Given text |
I made plans to stay at the Raccoon Mountain Caverns campground. However, when I arrived today, the place was packed… not with just the usual campers, either- it had been taken over for a large Bluegrass Festival! There were tents packed in to every open patch of ground on the property, and people packed in and around them in much the same manner. The guy at the front gate told me that there was room for primitive camping. “How much for one night?” I ask. He tells me ten dollars. Score!
At least I thought.
“Oh yeah, then there’s the price of admission to the festival, and that’s twenty bucks, so yer lookin’ at thirty total.”
I’d like to pause here and say I honestly think that hanging around a bluegrass festival tent farm could probably be pretty damn fun. However, with a long run planned for the afternoon, a century planned for tomorrow morning, and another 70 miles on Sunday, I really can’t justify doing that right now. I’ve got to race a 12 hour in a week!
So I tell him sorry, that’s a bit steep and head back down the road to find a motel. Best Western. I unload the car, change, and head back out to Raccoon Mountain for some trail running. Even though I took a trail map with me, a couple of the turns were not marked and I ended up only getting in about a ten mile run rather than the 15 I was hoping for. I gotta hand it to the SORBA people… that is a first class trail system! We could never have anything that nice in Memphis because people would tear it up the first time it rained. I didn’t pass a single spot that had been rutted or widened.

Excerpted records |
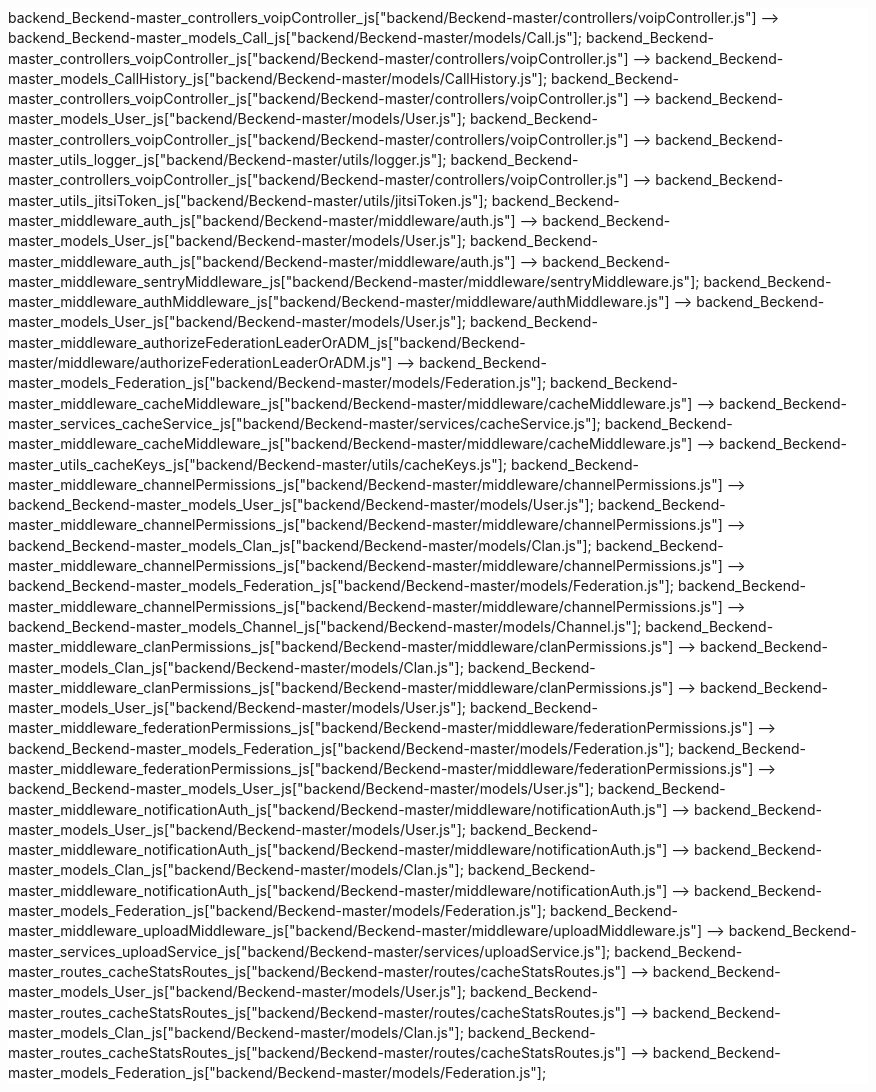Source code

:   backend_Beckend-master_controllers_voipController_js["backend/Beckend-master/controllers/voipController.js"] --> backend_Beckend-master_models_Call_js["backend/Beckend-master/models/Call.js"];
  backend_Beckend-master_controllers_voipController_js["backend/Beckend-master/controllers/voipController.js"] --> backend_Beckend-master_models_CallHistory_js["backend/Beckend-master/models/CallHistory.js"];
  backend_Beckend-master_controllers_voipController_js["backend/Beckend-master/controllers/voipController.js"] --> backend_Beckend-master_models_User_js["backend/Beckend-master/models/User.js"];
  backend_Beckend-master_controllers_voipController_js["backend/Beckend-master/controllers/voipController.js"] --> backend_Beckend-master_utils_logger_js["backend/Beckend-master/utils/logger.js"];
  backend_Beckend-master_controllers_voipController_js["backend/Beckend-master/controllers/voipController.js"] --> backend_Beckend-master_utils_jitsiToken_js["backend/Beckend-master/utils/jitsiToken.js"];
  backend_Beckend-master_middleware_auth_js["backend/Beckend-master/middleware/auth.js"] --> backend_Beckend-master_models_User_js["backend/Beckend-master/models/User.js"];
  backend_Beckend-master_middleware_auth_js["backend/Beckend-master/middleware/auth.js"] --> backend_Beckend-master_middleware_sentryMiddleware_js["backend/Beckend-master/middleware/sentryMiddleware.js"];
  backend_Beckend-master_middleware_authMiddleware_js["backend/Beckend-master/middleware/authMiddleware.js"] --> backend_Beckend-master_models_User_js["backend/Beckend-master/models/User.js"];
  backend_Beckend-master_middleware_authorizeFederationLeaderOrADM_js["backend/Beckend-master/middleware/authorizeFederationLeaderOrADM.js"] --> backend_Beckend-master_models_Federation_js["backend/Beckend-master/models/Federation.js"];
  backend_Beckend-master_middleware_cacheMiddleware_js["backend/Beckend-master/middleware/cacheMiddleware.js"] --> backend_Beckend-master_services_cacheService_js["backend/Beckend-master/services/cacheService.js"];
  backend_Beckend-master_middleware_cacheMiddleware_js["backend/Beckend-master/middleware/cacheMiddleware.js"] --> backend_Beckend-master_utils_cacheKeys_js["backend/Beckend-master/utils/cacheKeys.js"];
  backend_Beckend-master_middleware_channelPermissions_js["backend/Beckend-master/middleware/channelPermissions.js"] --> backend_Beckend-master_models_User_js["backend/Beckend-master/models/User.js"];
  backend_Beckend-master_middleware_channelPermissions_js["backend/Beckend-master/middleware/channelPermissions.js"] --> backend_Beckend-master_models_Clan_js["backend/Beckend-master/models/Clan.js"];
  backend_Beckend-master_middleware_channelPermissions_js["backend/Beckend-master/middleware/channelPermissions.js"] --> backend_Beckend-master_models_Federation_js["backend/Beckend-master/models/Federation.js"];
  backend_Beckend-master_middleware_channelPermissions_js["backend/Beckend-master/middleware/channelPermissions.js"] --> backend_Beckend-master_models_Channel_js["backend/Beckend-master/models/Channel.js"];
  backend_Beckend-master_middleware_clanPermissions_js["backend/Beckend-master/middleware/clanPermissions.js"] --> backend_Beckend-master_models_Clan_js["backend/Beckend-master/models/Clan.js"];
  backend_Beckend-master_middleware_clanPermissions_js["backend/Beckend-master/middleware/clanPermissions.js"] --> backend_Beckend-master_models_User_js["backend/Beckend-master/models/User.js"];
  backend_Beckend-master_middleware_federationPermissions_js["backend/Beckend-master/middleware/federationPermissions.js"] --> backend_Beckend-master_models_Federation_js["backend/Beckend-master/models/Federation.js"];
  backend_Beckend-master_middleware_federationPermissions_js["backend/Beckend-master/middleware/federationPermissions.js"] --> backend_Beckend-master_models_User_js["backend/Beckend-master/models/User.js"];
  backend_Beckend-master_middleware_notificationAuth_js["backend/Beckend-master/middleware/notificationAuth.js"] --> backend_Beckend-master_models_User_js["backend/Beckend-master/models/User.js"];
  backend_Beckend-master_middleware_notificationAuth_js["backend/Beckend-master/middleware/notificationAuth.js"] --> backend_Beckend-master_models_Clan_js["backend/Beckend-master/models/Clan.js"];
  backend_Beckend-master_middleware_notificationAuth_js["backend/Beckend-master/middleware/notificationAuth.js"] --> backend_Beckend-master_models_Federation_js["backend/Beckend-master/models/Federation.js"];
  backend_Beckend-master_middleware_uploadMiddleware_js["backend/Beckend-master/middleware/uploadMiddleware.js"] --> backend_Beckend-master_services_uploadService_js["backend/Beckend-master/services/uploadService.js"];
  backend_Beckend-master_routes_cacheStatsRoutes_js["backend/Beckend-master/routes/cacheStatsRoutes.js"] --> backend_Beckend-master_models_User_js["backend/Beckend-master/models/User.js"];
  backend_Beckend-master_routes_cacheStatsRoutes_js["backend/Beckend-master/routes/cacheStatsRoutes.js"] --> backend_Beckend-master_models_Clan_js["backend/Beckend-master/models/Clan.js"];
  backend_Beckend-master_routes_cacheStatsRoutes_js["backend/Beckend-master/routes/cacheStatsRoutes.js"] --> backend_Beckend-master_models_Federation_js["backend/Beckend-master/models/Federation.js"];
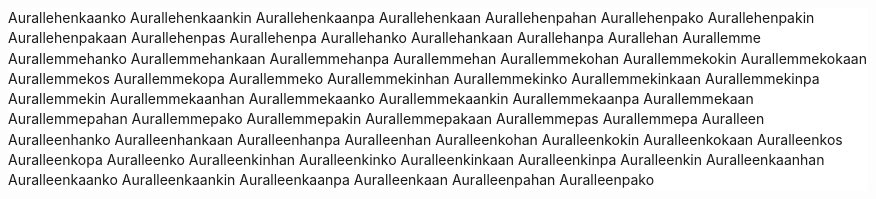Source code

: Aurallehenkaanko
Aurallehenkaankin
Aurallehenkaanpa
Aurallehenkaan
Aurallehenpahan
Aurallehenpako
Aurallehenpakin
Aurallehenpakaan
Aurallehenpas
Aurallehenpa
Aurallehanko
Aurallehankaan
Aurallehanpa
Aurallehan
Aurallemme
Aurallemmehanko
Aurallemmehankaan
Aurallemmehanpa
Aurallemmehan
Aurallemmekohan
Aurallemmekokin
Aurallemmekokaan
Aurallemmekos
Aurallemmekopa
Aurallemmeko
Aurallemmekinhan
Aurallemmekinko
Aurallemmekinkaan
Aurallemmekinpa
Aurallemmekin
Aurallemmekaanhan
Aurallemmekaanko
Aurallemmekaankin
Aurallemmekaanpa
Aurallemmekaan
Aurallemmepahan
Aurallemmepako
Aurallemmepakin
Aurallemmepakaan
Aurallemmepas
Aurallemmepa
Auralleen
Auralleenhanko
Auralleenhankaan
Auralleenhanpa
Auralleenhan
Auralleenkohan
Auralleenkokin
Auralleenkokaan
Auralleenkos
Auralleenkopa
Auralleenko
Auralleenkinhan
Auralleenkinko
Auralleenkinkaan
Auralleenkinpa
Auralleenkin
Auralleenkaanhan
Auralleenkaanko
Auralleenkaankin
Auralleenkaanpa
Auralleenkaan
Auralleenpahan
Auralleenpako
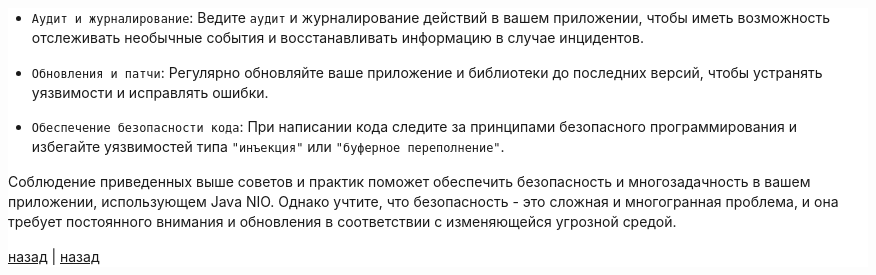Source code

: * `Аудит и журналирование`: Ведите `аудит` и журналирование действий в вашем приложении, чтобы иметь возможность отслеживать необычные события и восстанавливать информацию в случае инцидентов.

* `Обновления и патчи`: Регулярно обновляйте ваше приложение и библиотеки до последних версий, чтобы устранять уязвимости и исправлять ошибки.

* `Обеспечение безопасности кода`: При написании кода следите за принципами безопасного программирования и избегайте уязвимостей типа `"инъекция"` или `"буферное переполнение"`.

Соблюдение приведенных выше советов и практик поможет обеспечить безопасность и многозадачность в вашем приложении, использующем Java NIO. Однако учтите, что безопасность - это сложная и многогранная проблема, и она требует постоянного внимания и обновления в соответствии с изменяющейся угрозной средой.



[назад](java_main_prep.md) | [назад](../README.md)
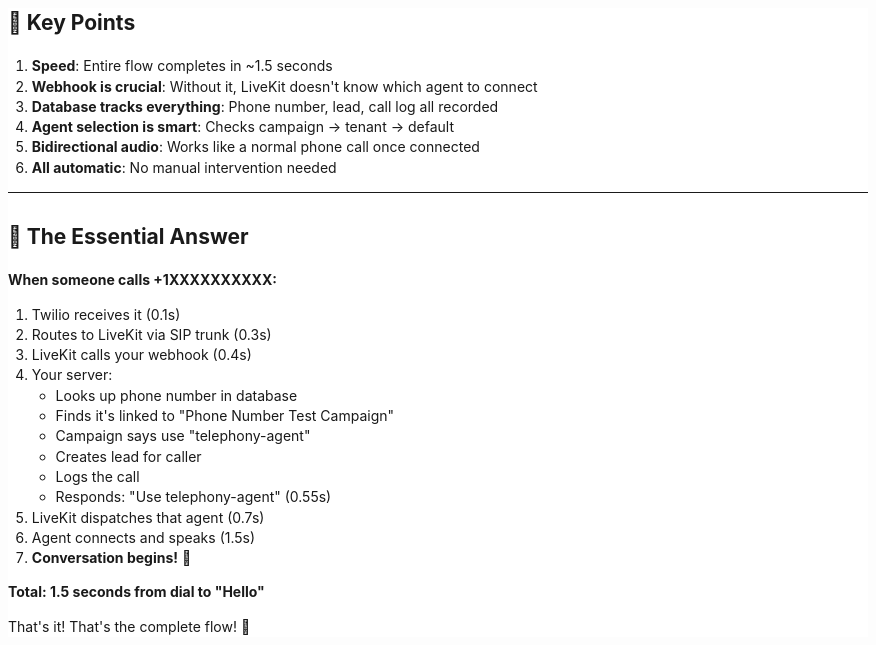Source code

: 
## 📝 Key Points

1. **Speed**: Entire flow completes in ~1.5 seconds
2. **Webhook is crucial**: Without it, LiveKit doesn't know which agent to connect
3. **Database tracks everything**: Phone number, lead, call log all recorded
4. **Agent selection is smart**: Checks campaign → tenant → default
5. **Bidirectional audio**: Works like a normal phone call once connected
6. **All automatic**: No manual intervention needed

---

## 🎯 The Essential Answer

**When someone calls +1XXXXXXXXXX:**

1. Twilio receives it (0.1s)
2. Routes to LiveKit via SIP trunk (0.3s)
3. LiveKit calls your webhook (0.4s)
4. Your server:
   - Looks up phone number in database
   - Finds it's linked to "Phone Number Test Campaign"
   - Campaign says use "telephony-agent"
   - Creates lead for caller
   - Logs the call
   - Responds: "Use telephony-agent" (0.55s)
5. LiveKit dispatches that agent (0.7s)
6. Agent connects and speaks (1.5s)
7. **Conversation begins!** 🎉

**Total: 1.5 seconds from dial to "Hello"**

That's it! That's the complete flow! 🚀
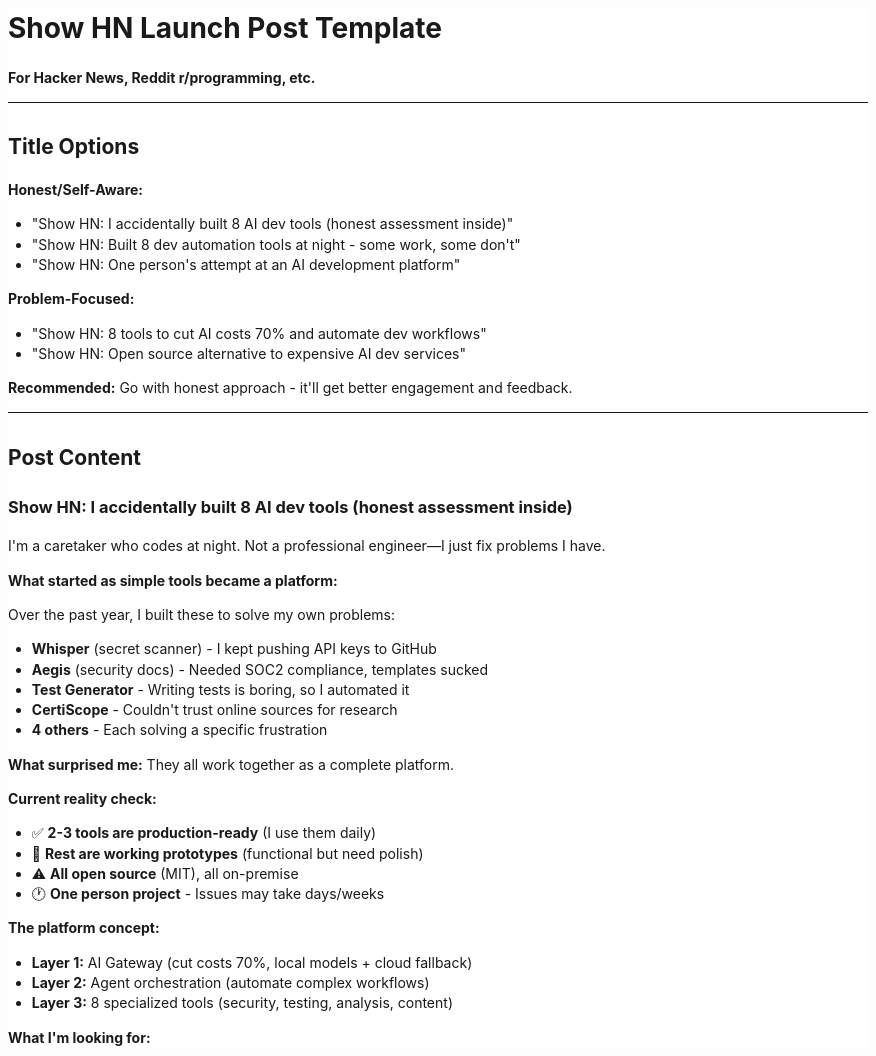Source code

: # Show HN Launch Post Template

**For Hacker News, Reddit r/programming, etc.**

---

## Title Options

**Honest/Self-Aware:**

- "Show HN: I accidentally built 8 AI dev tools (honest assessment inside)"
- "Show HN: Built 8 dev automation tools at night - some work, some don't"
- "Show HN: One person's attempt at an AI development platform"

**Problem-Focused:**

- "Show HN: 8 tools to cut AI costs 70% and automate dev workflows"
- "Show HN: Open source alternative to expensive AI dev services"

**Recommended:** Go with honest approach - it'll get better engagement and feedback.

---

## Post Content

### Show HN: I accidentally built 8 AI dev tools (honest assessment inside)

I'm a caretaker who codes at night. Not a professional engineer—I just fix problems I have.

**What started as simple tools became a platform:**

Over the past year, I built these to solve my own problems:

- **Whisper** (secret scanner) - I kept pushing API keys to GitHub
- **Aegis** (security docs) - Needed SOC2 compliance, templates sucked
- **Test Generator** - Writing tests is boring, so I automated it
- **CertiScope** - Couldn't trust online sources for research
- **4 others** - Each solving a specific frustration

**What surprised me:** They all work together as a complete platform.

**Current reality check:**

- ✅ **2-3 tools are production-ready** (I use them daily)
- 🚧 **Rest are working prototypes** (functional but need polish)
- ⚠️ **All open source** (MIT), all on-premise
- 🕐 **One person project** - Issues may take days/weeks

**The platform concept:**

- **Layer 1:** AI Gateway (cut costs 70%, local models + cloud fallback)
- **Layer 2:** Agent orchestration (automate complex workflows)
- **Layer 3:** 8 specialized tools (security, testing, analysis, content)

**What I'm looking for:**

Work order 1 | Translate this sentence from the Raccoon Mountain trip account into German: "I didn’t pass a single spot that had been rutted or widened."
Work order 2 | Condense the paragraph of the Raccoon Mountain trip account that begins "So I tell him sorry" into a bulleted list that keeps its main facts.
Work order 3 | Pick up the Raccoon Mountain trip account after its final sentence and carry it forward.

Your response 1 | Ich bin an keiner einzigen Stelle vorbeigekommen, die ausgefahren oder verbreitert worden war.

Your response 2 |
- Turned down the price as a bit steep and drove back down the road to a Best Western motel.
- Unloaded the car, changed, and returned to Raccoon Mountain for trail running.
- Carried a trail map, but a couple of unmarked turns cut the run to about ten miles instead of the planned 15.
- Rated the SORBA trail system first class, adding that Memphis could never have one that nice because people would tear it up the first time it rained.
- Passed no spot that had been rutted or widened.

Your response 3 |
When I arrived back at the motel, I turned on the TV only to see that the area was about half an hour away from getting slammed by some thunderstorms. That, along with my own hot shower and indoor plumbing made $80 for a room seem not quite as bad. My tent has a rainfly, but I’m pretty sure it would keel over in high winds. Once I was cleaned up, I went to a nearby Chinese buffet where I heard a really good joke courtesy of the people at the table next to me. It was a husband and wife (I’m assuming), two teenage girls, and a ~8 year old chinese girl who appeared to be an adopted child. I wasn’t paying too much attention to them until I heard one teen girl say to the other, “Hey, you want to hear something funny? Hey Caroline (to the Chinese girl), where do babies come from?”
“From China!” Caroline answers happily. Everyone laughs. I giggled a bit myself.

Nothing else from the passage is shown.